Galo Rodríguez

Personal information
- Full name: Galo Mariano Rodríguez Meza
- Date of birth: 8 April 1972 (age 52)
- Place of birth: Cayambe, Ecuador
- Position(s): Midfielder

Senior career*
- Years: Team / Apps / (Gls)
- San Pedro
- 2001: 9 de Octubre
- 2002: San Pedro
- 2008: JUPS

Managerial career
- El Nacional (youth)
- 2013–2019: Independiente del Valle (youth)
- 2020–2022: 9 de Octubre (assistant)
- 2023: Independiente Juniors
- 2024: Imbabura

= Galo Rodríguez =

Ecuadorian footballer and manager (born 1972)

Galo Mariano Rodríguez Meza (born 8 April 1872) is an Ecuadorian football manager and former player who played as a midfielder.

==Playing career==
Born in Cayambe, Pichincha Rodríguez mainly played for clubs in his native state, aside from a short spell at 9 de Octubre in 2001. He also notably represented San Pedro and JUPS.

==Managerial career==
After retiring, Rodríguez joined Independiente del Valle's youth categories in 2013. Ahead of the 2020 season, he moved to 9 de Octubre as Juan Carlos León's assistant.

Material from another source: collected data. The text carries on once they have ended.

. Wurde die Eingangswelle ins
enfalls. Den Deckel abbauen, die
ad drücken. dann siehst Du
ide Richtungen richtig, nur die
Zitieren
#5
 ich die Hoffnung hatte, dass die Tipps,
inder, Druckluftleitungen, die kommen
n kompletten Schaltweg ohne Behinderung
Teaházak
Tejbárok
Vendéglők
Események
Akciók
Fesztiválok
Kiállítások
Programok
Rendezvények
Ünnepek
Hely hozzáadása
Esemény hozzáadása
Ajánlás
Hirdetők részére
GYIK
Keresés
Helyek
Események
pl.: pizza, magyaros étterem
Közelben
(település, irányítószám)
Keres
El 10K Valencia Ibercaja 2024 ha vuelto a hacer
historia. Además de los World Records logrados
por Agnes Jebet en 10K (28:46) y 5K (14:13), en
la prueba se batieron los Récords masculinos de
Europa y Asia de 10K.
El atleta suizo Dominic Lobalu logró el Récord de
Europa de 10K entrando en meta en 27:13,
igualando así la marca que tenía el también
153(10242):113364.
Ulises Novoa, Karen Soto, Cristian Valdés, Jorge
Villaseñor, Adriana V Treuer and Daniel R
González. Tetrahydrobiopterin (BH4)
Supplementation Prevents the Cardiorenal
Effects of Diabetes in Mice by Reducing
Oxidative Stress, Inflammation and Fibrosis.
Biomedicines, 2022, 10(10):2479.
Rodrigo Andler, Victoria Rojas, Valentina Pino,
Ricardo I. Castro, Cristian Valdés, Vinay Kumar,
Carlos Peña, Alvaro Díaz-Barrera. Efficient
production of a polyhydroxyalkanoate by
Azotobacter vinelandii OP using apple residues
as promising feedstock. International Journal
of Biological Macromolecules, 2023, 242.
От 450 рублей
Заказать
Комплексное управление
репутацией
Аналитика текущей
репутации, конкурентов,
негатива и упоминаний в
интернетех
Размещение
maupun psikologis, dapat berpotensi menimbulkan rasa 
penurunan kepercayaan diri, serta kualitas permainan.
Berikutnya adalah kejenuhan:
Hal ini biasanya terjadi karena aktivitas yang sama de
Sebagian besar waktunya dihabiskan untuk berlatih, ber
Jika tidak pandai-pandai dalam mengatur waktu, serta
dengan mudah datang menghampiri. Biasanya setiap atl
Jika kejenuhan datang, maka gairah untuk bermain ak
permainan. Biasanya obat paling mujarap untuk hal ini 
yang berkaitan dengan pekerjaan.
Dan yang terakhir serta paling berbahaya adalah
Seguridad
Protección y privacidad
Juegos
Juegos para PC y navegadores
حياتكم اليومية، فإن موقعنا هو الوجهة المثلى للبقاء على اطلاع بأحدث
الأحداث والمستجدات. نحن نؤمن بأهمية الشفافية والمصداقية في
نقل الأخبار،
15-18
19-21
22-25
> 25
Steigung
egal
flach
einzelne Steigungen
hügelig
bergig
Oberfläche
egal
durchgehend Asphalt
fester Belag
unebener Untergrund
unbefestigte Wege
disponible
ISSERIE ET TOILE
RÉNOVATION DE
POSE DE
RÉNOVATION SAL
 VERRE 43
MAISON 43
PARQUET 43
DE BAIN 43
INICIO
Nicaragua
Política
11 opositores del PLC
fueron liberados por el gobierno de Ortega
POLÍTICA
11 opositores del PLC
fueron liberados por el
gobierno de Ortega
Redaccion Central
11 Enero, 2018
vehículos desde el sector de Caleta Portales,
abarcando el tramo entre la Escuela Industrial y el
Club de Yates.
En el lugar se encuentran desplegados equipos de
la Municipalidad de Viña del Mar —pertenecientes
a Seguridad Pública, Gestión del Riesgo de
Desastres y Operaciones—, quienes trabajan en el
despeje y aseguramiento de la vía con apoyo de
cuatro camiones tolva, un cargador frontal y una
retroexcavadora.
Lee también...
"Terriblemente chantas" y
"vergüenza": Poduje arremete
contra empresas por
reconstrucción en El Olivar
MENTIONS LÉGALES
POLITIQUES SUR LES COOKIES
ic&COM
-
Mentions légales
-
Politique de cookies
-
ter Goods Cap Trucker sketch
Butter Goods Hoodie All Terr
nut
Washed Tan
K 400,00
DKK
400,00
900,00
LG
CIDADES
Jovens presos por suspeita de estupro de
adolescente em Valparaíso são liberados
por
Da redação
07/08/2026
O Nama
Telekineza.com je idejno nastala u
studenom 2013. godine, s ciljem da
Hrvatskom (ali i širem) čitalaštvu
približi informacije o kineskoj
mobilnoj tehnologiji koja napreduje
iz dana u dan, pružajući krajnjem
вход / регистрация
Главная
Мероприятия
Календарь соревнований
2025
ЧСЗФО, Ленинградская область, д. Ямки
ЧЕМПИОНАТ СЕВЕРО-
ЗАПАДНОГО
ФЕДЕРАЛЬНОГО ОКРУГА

Ahead of the 2023 season, Rodríguez returned to IDV after being appointed manager of reserve team Independiente Juniors in the Serie B. He left in the end of the season, after finishing in the fifth position.

On 31 August 2024, Rodríguez was named in charge of Serie A side Imbabura, replacing sacked Martín Wainer, but was himself dismissed on 3 November.